A muchos les dijo que no se sabía un virtuoso del canto, y no había que saber mucho de música para comprobarlo. El poeta Miguel Barnet habló de su “ronquera ancestral”, un timbre áspero que desconcertó a más de uno, pero que le sirvió para encarnar, gracias a una fuerza, una personalidad y una gracia inimitables, el espíritu de hermosísimas canciones. Yo tengo voz de persona, cuentan que afirmaba. Pero no era la voz, no solo la voz: era su actitud ante una letra y una melodía. Bola de Nieve era un hombre espectáculo. Y era también capaz de apreciar y recrear sutilezas. Pudo descubrirles insospechadas resonancias a composiciones aparentemente inocuas.
En el celebérrimo Carnegie Hall de Nueva York —escribe Ciro Bianchi— tuvo que salir nueve veces a escena para saludar al público después de su presentación. Grandes figuras de la cultura iberoamericana lo aclamaron como exponente prodigioso de una sensibilidad al mismo tiempo refinada y popular. Eran cubanísimas sus interpretaciones, aunque cantara y tocara una canción de otro país. Les puso voz definitiva a letras emblemáticas de la inmensa tradición musical de este país. Hay temas que se han cantado muchas veces por muchas personas, y hasta muy bien, pero siguen siendo, indiscutiblemente, los temas del Bola.
Brilló en grandes escenarios, se hizo famoso por sus actuaciones en el cine y la radio, pero en sus noches en el restaurante Monseñor se prodigaba, en contacto mucho más íntimo con su público. Eran él y su piano, como si fueran una sola criatura.

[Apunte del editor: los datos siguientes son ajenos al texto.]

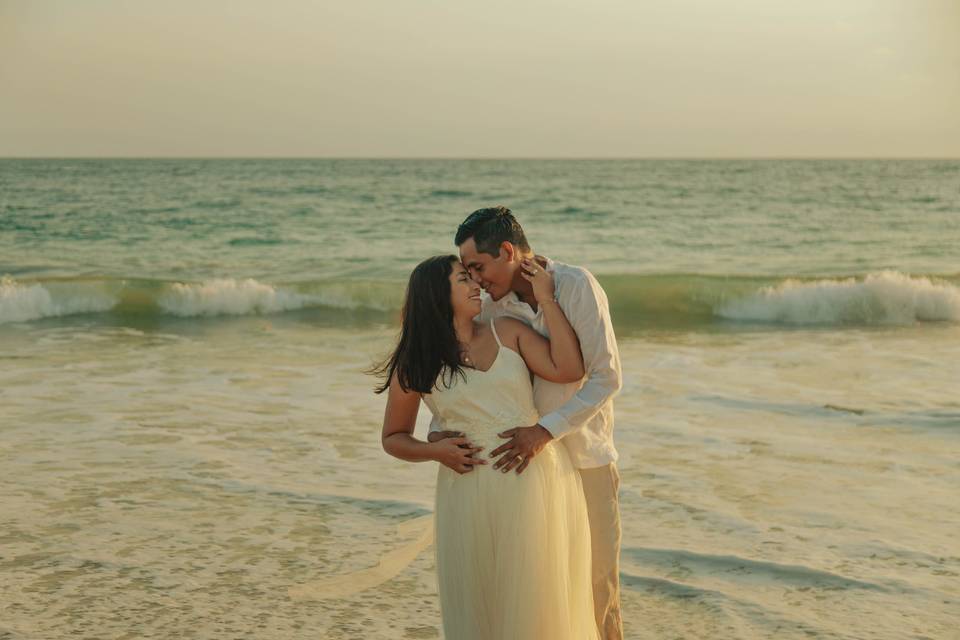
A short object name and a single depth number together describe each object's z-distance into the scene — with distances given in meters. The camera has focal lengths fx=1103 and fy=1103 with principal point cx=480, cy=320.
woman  3.42
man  3.44
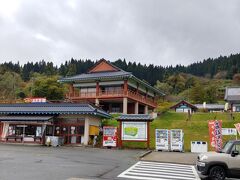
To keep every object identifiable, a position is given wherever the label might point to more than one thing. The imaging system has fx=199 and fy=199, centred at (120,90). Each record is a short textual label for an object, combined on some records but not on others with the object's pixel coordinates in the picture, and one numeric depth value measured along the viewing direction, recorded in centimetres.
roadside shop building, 1940
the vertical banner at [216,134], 1425
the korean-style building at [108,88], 2991
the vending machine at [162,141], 1662
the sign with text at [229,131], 1653
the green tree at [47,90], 4044
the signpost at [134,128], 1743
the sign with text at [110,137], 1770
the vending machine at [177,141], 1642
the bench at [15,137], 1975
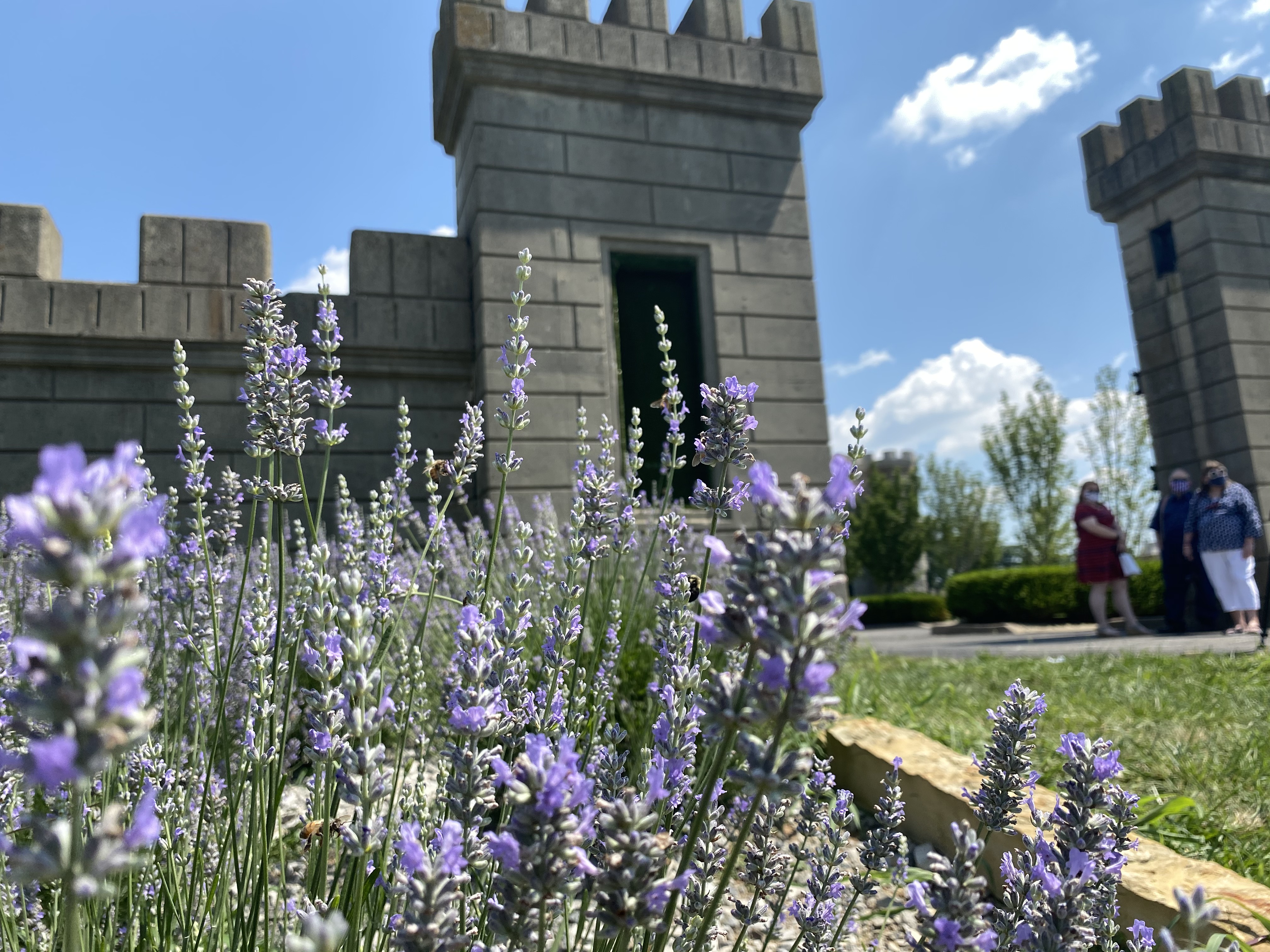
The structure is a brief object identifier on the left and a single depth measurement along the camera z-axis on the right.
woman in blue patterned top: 8.85
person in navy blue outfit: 10.03
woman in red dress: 9.40
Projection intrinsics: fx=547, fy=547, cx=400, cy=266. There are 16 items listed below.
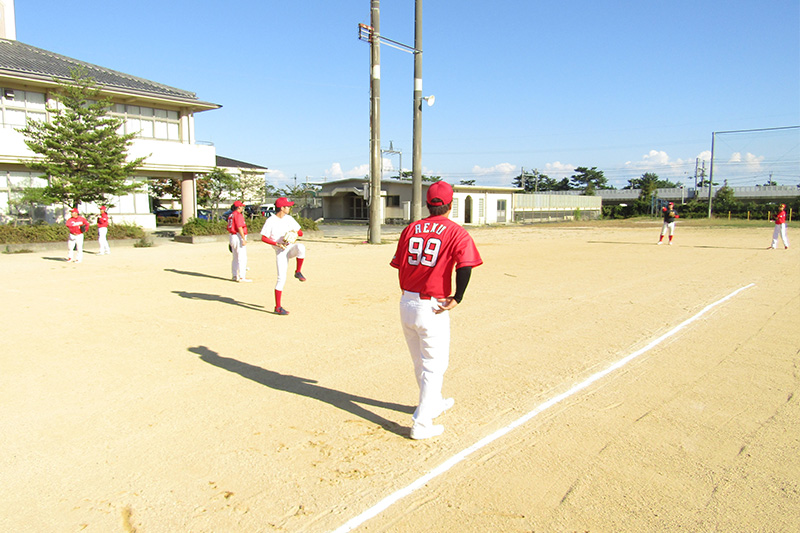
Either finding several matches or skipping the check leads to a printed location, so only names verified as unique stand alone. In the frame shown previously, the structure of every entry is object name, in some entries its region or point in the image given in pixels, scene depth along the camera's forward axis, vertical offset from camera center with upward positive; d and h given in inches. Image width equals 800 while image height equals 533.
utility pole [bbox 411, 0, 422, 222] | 889.5 +120.6
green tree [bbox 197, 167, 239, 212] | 1208.2 +57.1
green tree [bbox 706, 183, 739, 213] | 2373.3 +37.8
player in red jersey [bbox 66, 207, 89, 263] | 622.5 -26.7
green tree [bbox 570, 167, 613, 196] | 4308.6 +244.5
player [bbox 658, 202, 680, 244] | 879.7 -13.9
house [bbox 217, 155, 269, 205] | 1375.0 +58.4
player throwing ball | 359.9 -17.5
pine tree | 837.8 +88.9
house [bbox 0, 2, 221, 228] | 976.3 +183.7
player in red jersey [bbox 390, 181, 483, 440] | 159.6 -22.6
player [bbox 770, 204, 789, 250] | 775.1 -25.5
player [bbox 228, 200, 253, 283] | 475.8 -28.8
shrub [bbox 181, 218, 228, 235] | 972.6 -34.1
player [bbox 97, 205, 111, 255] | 724.7 -30.8
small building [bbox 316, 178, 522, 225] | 1796.3 +24.2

No alcanzó a disfrutar el gran homenaje que le iba a tributar Chabuca Granda en Perú; murió en el camino, en México, un país que amó como propio. Pero había pedido que lo sepultaran en su tierra, en Cuba, junto a los suyos. Su arte no conoció fronteras, pero el artista siempre tuvo conciencia de la fuerza de su raíz.